Problem description |
Copy each line from the listing below where the word "events" shows up.

Data segment |
Start of Block
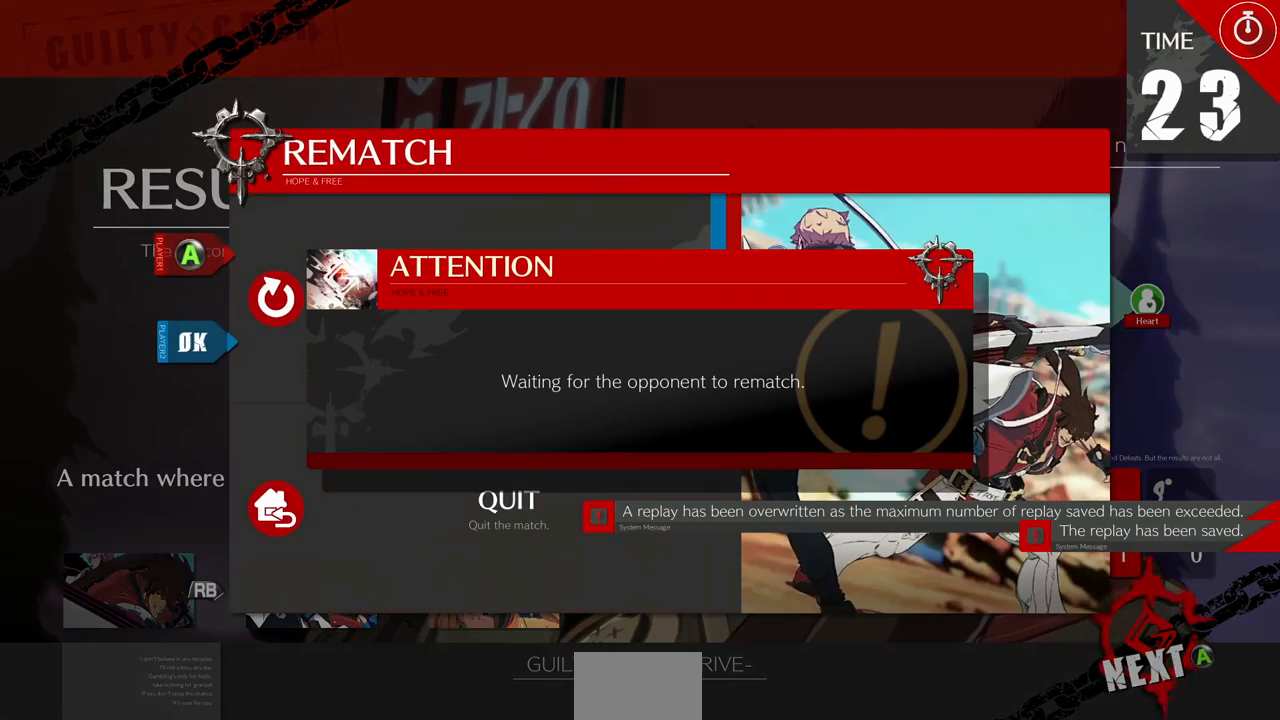
{"dt_ms": 480, "buttons": [], "events": [[40, "CROSS", "down"], [200, "CROSS", "up"], [280, "CROSS", "down"], [400, "CROSS", "up"]]}
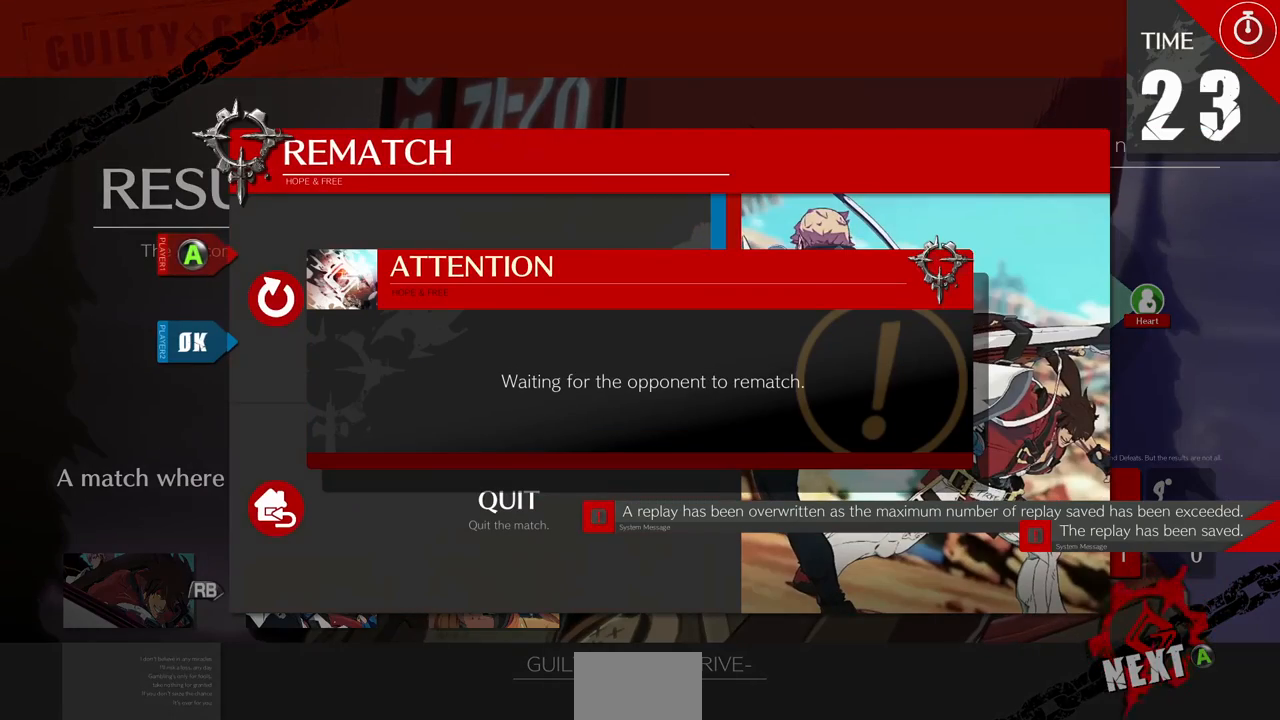
{"dt_ms": 520, "buttons": [], "events": []}
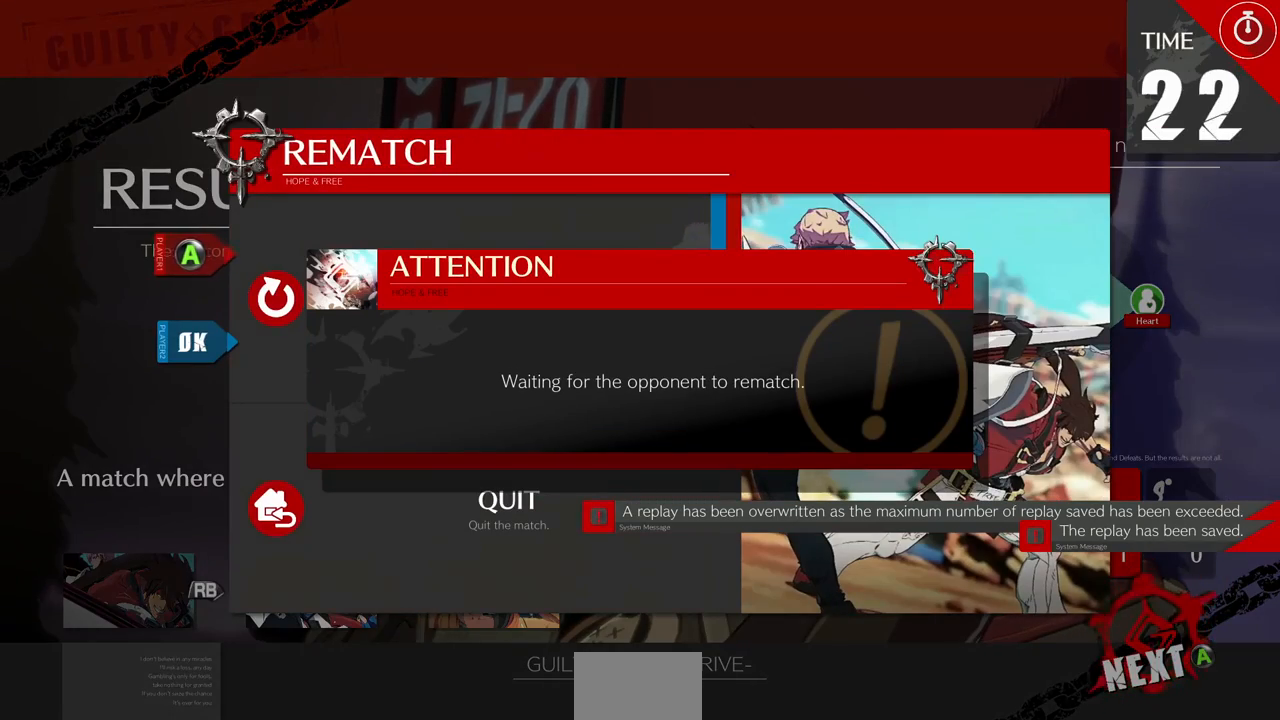
{"dt_ms": 1000, "buttons": []}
End of Block
Exercise answer |
{"dt_ms": 480, "buttons": [], "events": [[40, "CROSS", "down"], [200, "CROSS", "up"], [280, "CROSS", "down"], [400, "CROSS", "up"]]}
{"dt_ms": 520, "buttons": [], "events": []}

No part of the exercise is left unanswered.